### Requirement:
Every line of the listing below is to be duplicated exactly, with the pictures left out.

### Exercise input:
*-*-*
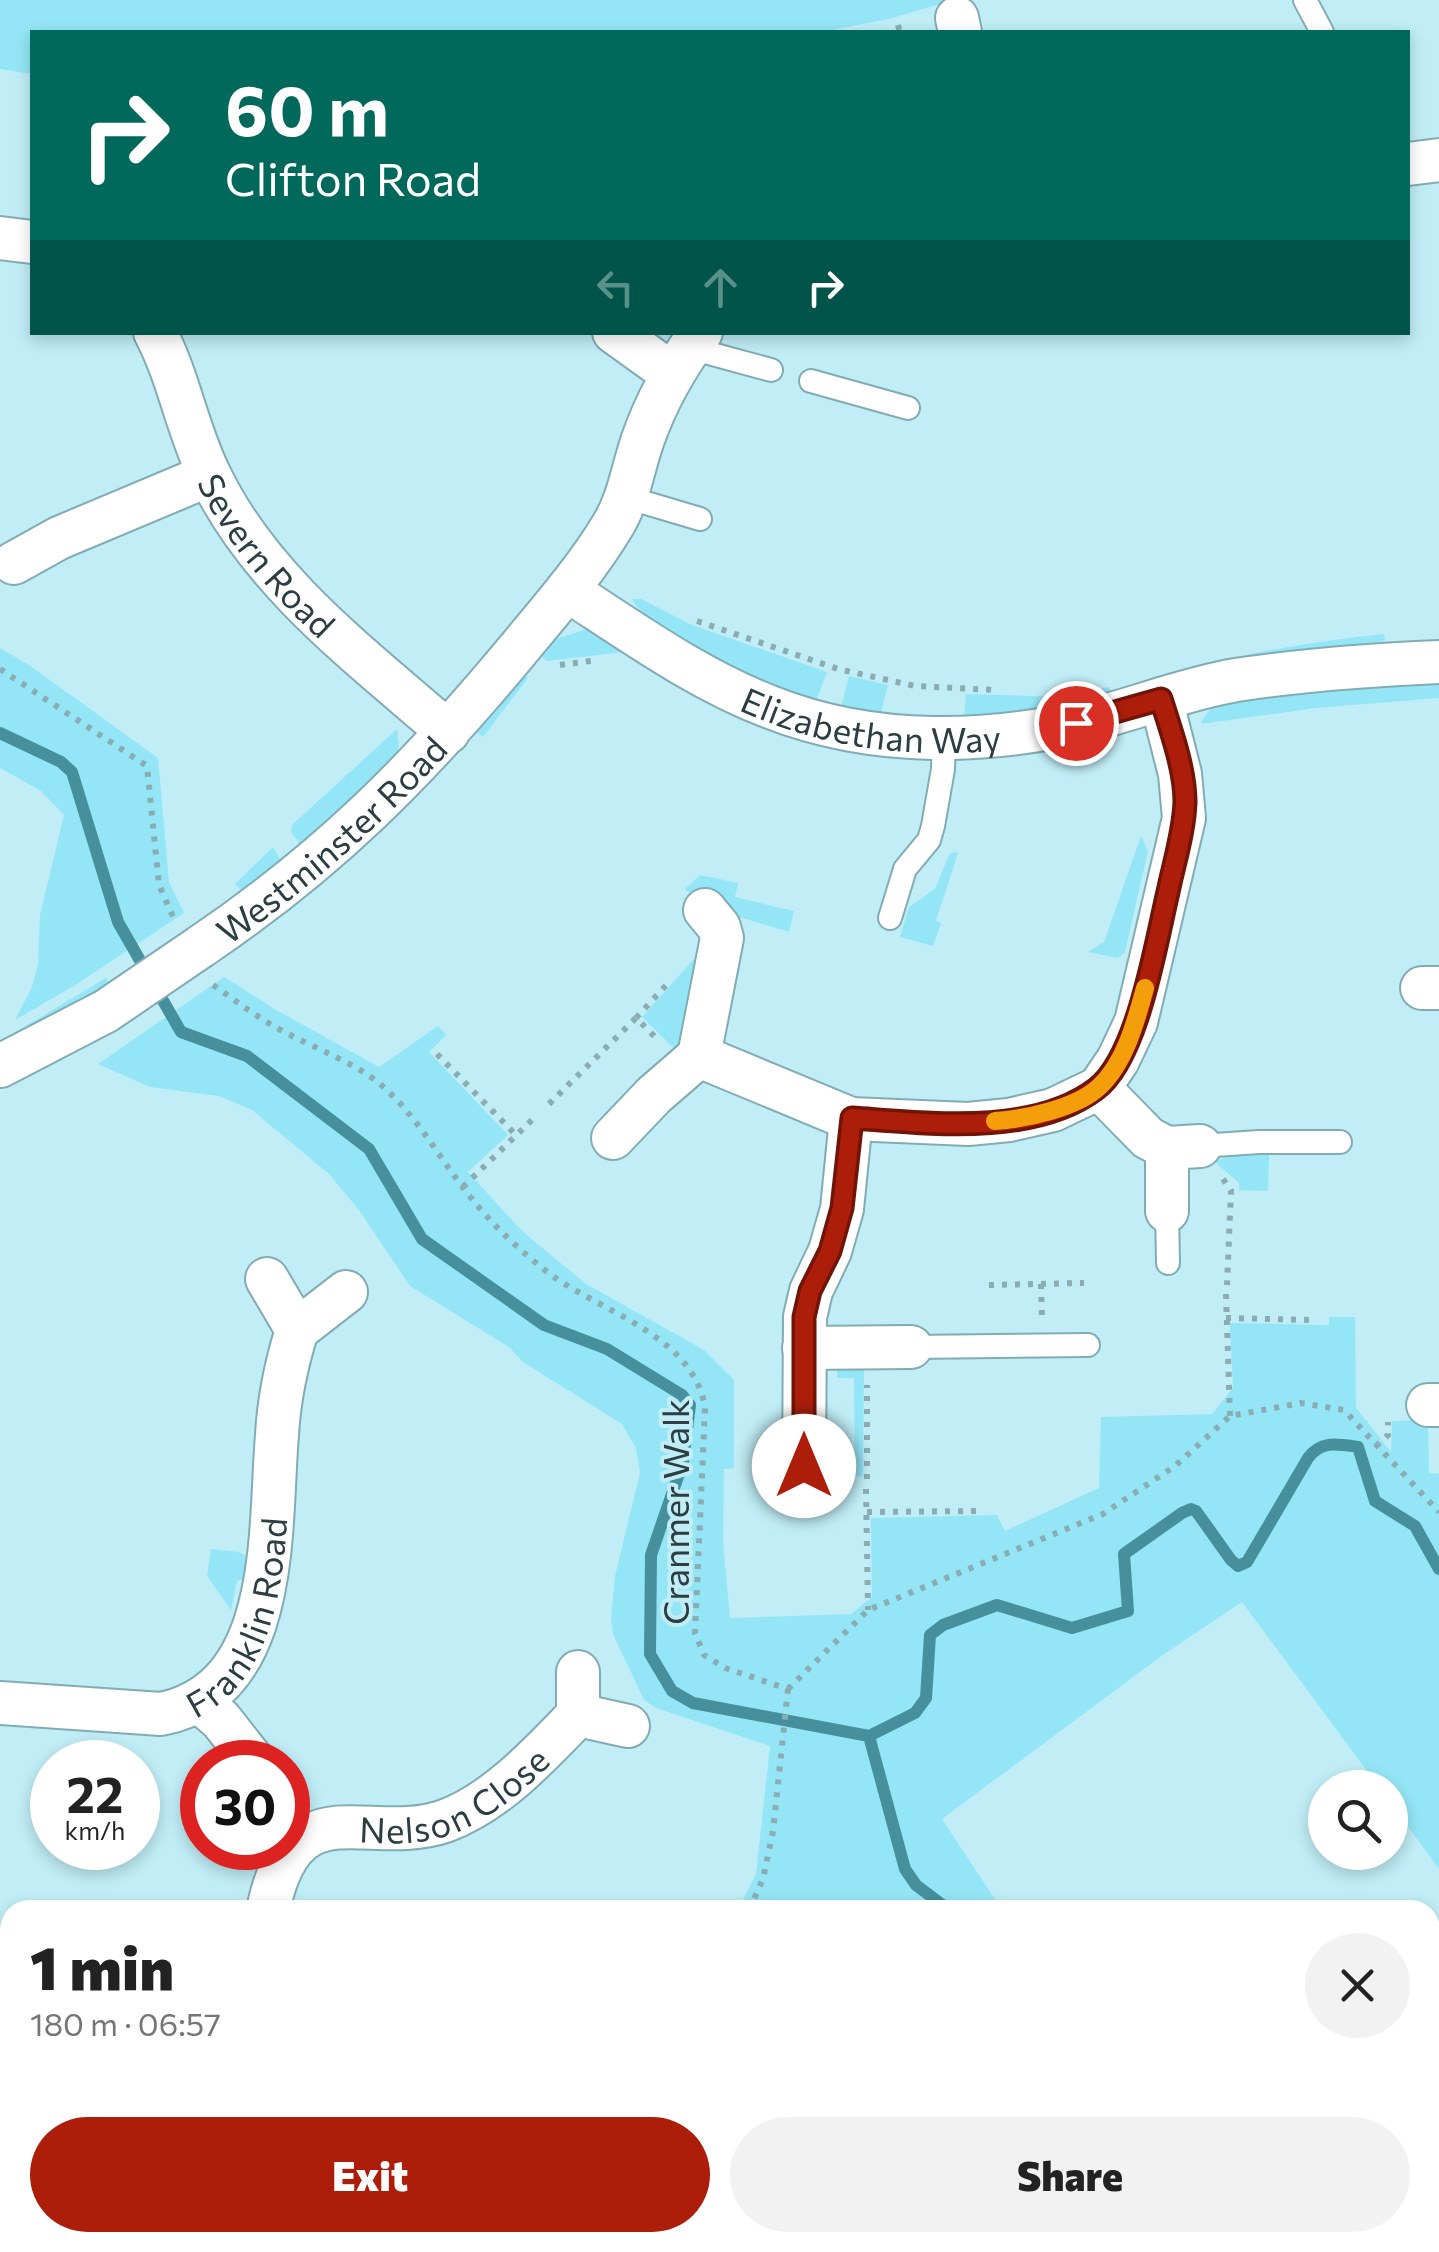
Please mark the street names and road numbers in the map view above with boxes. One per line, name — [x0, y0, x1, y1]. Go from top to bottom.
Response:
street label: Severn Road — [190, 466, 345, 645]
street label: Elizabethan Way — [736, 676, 1003, 760]
street label: Westminster Road — [207, 726, 454, 951]
street label: Cranmer Walk — [653, 1399, 696, 1625]
street label: Franklin Road — [178, 1516, 294, 1725]
street label: Nelson Close — [358, 1737, 556, 1850]

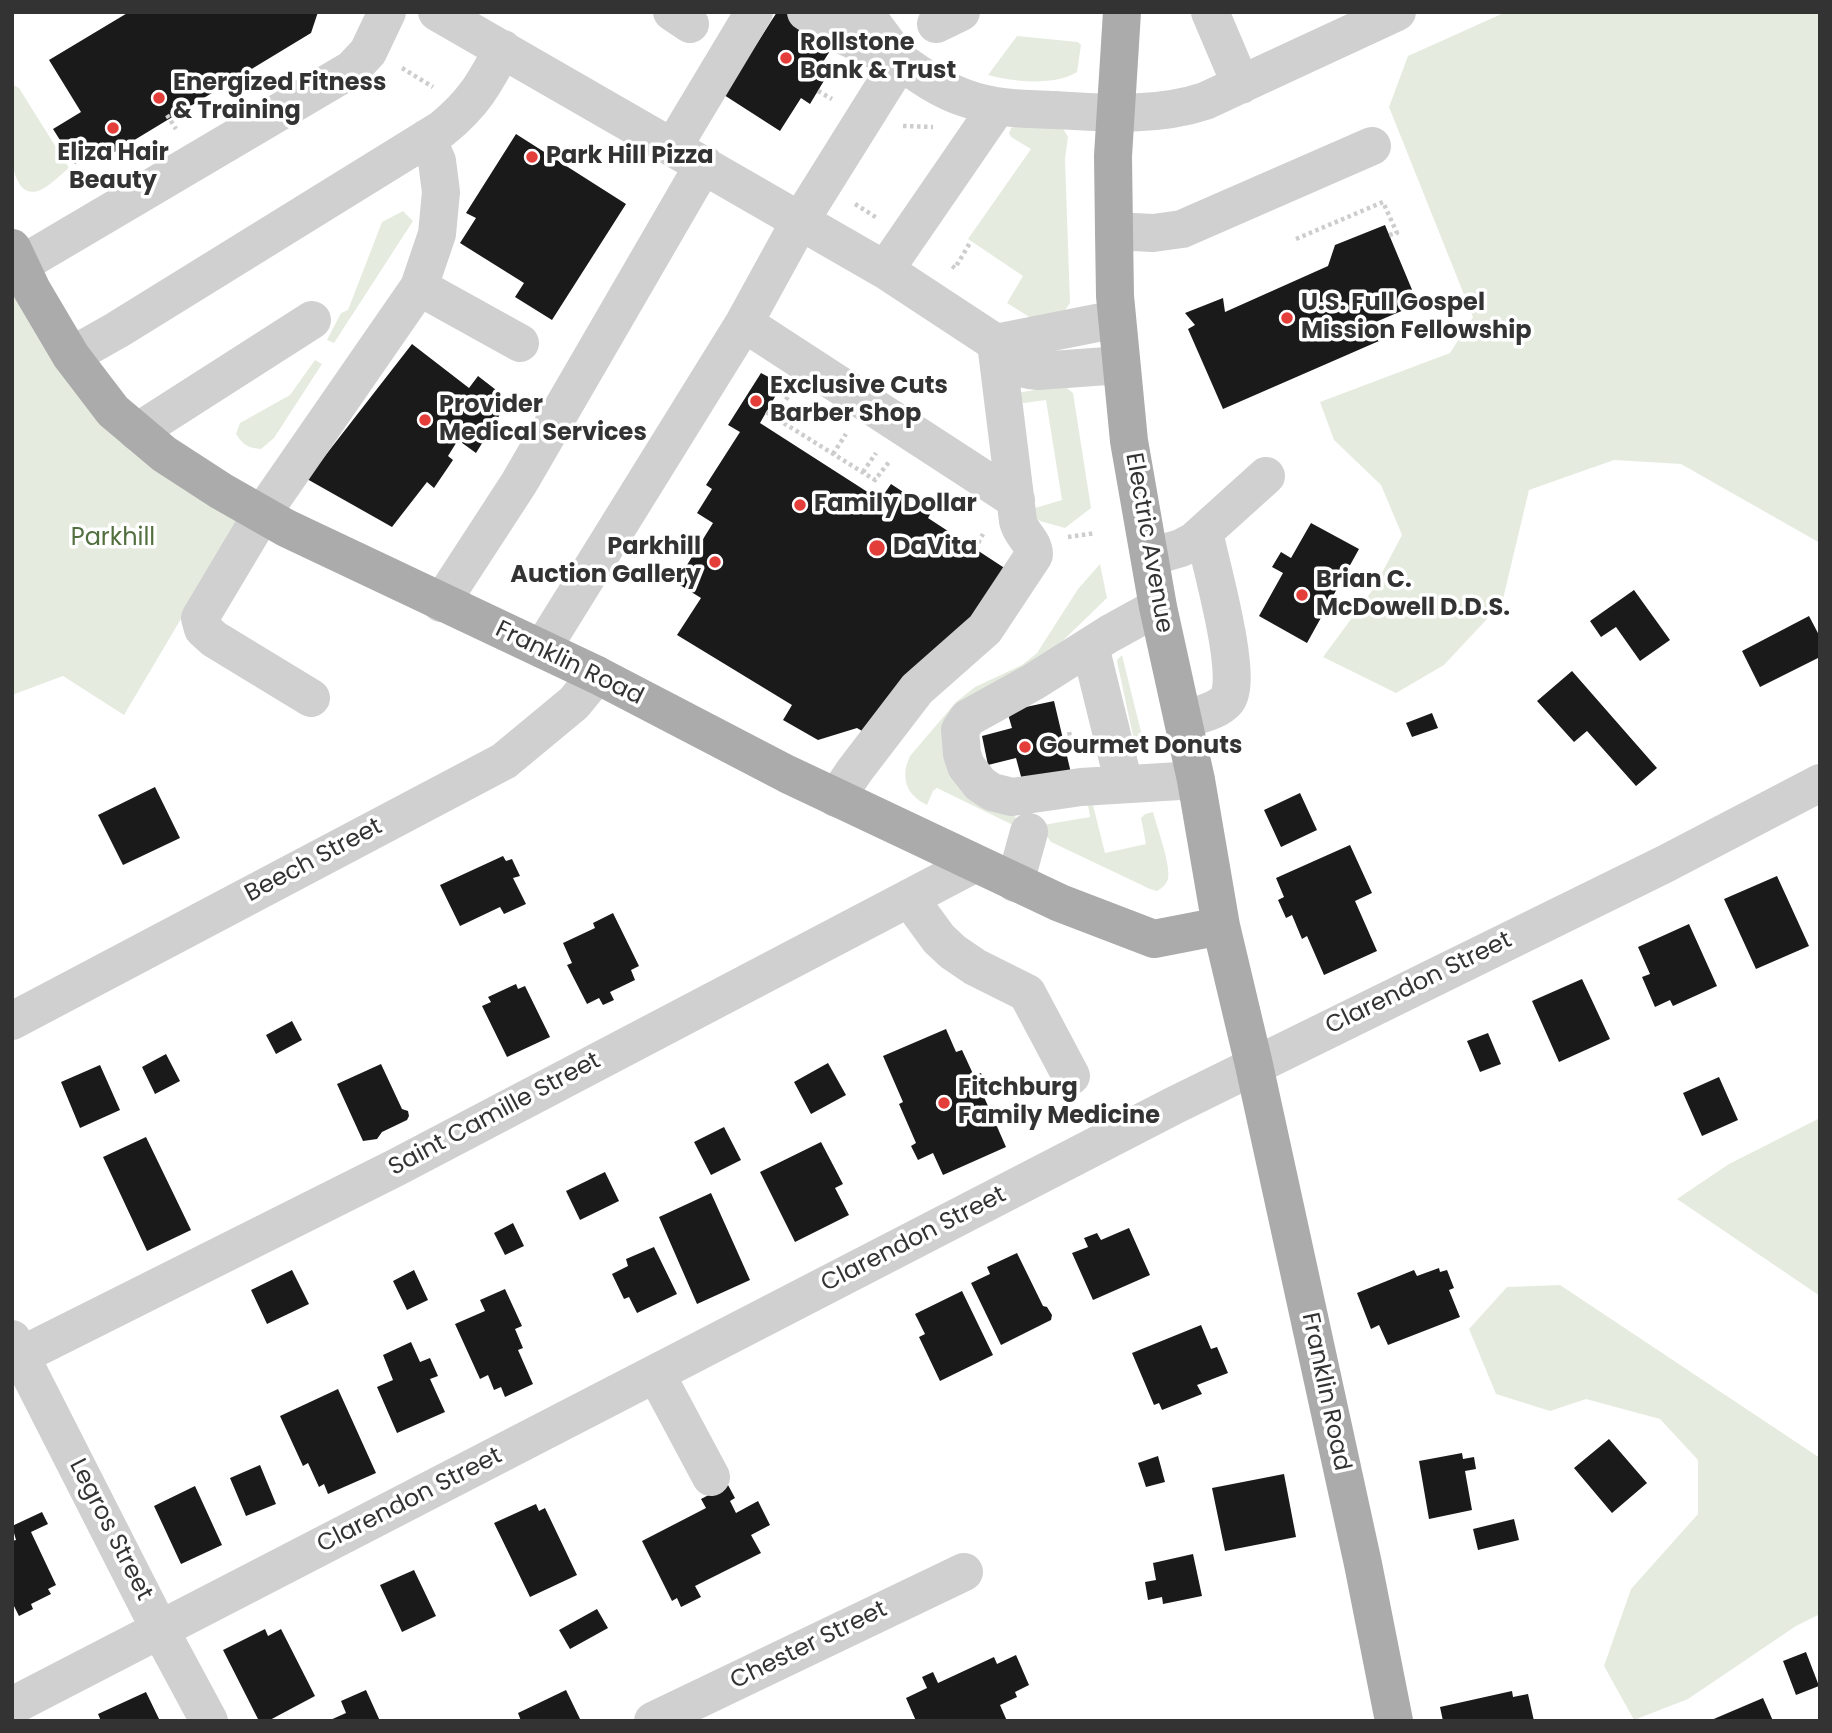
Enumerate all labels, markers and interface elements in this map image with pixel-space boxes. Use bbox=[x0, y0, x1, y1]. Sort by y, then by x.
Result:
*-*-*
### The answer:
Please mark the street names and road numbers in the map view above with boxes. One per line, name — [x0, y0, x1, y1]. Go from top to bottom.
Response:
street label: Severn Road — [190, 466, 345, 645]
street label: Elizabethan Way — [736, 676, 1003, 760]
street label: Westminster Road — [207, 726, 454, 951]
street label: Cranmer Walk — [653, 1399, 696, 1625]
street label: Franklin Road — [178, 1516, 294, 1725]
street label: Nelson Close — [358, 1737, 556, 1850]

Enumerate all labels, markers and interface elements in this map image with pixel-space boxes. Use bbox=[x0, y0, x1, y1]. Sort by y, then by x.
Result:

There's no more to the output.